_What is expected_:
Write out each line from the data below that includes the word "cultures".

(Stored data entries)
· · · · ·

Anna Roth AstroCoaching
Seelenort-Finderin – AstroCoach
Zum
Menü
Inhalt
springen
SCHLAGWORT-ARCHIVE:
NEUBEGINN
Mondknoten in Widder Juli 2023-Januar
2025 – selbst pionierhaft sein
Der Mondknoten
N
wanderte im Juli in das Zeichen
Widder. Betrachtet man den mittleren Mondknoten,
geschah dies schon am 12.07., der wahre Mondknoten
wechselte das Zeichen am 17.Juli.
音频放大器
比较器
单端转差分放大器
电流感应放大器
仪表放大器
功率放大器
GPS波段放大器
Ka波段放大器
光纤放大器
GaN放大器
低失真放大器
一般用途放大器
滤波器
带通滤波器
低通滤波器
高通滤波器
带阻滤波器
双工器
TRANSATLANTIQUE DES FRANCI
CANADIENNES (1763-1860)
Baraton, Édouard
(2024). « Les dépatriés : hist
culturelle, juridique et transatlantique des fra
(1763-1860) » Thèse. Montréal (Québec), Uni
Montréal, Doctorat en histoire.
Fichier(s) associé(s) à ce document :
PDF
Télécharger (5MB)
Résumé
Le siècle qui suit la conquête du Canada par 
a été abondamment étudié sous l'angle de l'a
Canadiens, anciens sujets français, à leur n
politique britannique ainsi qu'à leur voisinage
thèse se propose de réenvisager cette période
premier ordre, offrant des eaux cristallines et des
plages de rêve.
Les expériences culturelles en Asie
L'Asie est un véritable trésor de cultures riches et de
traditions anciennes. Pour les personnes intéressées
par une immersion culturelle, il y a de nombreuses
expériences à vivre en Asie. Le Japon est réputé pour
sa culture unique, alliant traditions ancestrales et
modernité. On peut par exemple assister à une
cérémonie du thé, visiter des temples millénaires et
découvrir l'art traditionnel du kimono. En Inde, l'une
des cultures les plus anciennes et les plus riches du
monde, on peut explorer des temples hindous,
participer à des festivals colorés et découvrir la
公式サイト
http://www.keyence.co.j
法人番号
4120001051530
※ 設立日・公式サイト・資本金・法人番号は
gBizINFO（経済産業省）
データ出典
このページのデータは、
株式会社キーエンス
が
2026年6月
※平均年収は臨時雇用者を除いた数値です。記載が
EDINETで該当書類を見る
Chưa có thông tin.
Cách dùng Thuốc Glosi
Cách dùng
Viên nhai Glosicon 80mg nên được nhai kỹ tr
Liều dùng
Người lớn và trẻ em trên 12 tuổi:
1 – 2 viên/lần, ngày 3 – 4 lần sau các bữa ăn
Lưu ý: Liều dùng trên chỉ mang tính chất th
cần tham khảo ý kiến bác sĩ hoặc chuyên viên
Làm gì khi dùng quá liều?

· · · · ·

_Answer area_:
L'Asie est un véritable trésor de cultures riches et de
des cultures les plus anciennes et les plus riches du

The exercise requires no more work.